* **What the task requires**
Copy out the entries below in full and exactly.

* **Information given**

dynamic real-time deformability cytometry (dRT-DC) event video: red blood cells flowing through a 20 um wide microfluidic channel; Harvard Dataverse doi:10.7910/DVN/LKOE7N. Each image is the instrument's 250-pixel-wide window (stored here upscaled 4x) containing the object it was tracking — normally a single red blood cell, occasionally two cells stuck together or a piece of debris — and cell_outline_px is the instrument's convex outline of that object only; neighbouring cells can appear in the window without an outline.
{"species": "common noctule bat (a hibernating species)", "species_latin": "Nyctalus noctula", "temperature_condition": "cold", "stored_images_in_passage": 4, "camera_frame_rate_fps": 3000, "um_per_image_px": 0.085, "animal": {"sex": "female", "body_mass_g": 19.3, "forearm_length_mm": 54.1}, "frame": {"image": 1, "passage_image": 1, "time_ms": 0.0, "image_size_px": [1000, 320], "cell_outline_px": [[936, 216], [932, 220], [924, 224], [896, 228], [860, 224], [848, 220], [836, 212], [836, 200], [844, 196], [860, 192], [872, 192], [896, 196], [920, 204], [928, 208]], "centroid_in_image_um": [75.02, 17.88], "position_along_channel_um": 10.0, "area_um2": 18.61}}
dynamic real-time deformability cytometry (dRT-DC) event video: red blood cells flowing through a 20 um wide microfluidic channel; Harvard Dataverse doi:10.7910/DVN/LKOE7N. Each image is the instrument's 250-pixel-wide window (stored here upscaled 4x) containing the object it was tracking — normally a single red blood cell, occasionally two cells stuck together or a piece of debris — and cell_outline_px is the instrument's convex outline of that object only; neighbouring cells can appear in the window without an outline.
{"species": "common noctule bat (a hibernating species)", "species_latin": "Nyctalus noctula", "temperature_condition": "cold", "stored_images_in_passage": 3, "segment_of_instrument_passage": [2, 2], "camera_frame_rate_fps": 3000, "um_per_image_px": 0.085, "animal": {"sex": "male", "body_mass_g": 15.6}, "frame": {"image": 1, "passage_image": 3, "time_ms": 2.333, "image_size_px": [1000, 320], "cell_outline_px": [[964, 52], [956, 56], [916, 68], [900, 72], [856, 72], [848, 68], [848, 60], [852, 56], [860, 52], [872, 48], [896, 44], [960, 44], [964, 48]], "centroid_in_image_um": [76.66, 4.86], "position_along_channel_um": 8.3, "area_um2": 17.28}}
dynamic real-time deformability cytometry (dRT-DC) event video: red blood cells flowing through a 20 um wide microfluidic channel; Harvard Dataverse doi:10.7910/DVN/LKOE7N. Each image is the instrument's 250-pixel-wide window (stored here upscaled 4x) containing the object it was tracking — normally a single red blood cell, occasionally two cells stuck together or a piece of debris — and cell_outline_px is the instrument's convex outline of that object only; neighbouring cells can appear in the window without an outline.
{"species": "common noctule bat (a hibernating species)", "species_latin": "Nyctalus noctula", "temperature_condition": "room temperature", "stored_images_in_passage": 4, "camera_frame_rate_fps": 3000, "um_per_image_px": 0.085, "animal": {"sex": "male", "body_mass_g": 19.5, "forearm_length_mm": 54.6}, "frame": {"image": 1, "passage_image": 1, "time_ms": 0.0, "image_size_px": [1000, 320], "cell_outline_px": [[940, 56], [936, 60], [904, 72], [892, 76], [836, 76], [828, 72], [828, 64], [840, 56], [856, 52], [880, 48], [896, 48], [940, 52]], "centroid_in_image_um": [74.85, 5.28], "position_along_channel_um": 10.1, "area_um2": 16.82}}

* **The solution**
dynamic real-time deformability cytometry (dRT-DC) event video: red blood cells flowing through a 20 um wide microfluidic channel; Harvard Dataverse doi:10.7910/DVN/LKOE7N. Each image is the instrument's 250-pixel-wide window (stored here upscaled 4x) containing the object it was tracking — normally a single red blood cell, occasionally two cells stuck together or a piece of debris — and cell_outline_px is the instrument's convex outline of that object only; neighbouring cells can appear in the window without an outline.
{"species": "common noctule bat (a hibernating species)", "species_latin": "Nyctalus noctula", "temperature_condition": "cold", "stored_images_in_passage": 4, "camera_frame_rate_fps": 3000, "um_per_image_px": 0.085, "animal": {"sex": "female", "body_mass_g": 19.3, "forearm_length_mm": 54.1}, "frame": {"image": 1, "passage_image": 1, "time_ms": 0.0, "image_size_px": [1000, 320], "cell_outline_px": [[936, 216], [932, 220], [924, 224], [896, 228], [860, 224], [848, 220], [836, 212], [836, 200], [844, 196], [860, 192], [872, 192], [896, 196], [920, 204], [928, 208]], "centroid_in_image_um": [75.02, 17.88], "position_along_channel_um": 10.0, "area_um2": 18.61}}
dynamic real-time deformability cytometry (dRT-DC) event video: red blood cells flowing through a 20 um wide microfluidic channel; Harvard Dataverse doi:10.7910/DVN/LKOE7N. Each image is the instrument's 250-pixel-wide window (stored here upscaled 4x) containing the object it was tracking — normally a single red blood cell, occasionally two cells stuck together or a piece of debris — and cell_outline_px is the instrument's convex outline of that object only; neighbouring cells can appear in the window without an outline.
{"species": "common noctule bat (a hibernating species)", "species_latin": "Nyctalus noctula", "temperature_condition": "cold", "stored_images_in_passage": 3, "segment_of_instrument_passage": [2, 2], "camera_frame_rate_fps": 3000, "um_per_image_px": 0.085, "animal": {"sex": "male", "body_mass_g": 15.6}, "frame": {"image": 1, "passage_image": 3, "time_ms": 2.333, "image_size_px": [1000, 320], "cell_outline_px": [[964, 52], [956, 56], [916, 68], [900, 72], [856, 72], [848, 68], [848, 60], [852, 56], [860, 52], [872, 48], [896, 44], [960, 44], [964, 48]], "centroid_in_image_um": [76.66, 4.86], "position_along_channel_um": 8.3, "area_um2": 17.28}}
dynamic real-time deformability cytometry (dRT-DC) event video: red blood cells flowing through a 20 um wide microfluidic channel; Harvard Dataverse doi:10.7910/DVN/LKOE7N. Each image is the instrument's 250-pixel-wide window (stored here upscaled 4x) containing the object it was tracking — normally a single red blood cell, occasionally two cells stuck together or a piece of debris — and cell_outline_px is the instrument's convex outline of that object only; neighbouring cells can appear in the window without an outline.
{"species": "common noctule bat (a hibernating species)", "species_latin": "Nyctalus noctula", "temperature_condition": "room temperature", "stored_images_in_passage": 4, "camera_frame_rate_fps": 3000, "um_per_image_px": 0.085, "animal": {"sex": "male", "body_mass_g": 19.5, "forearm_length_mm": 54.6}, "frame": {"image": 1, "passage_image": 1, "time_ms": 0.0, "image_size_px": [1000, 320], "cell_outline_px": [[940, 56], [936, 60], [904, 72], [892, 76], [836, 76], [828, 72], [828, 64], [840, 56], [856, 52], [880, 48], [896, 48], [940, 52]], "centroid_in_image_um": [74.85, 5.28], "position_along_channel_um": 10.1, "area_um2": 16.82}}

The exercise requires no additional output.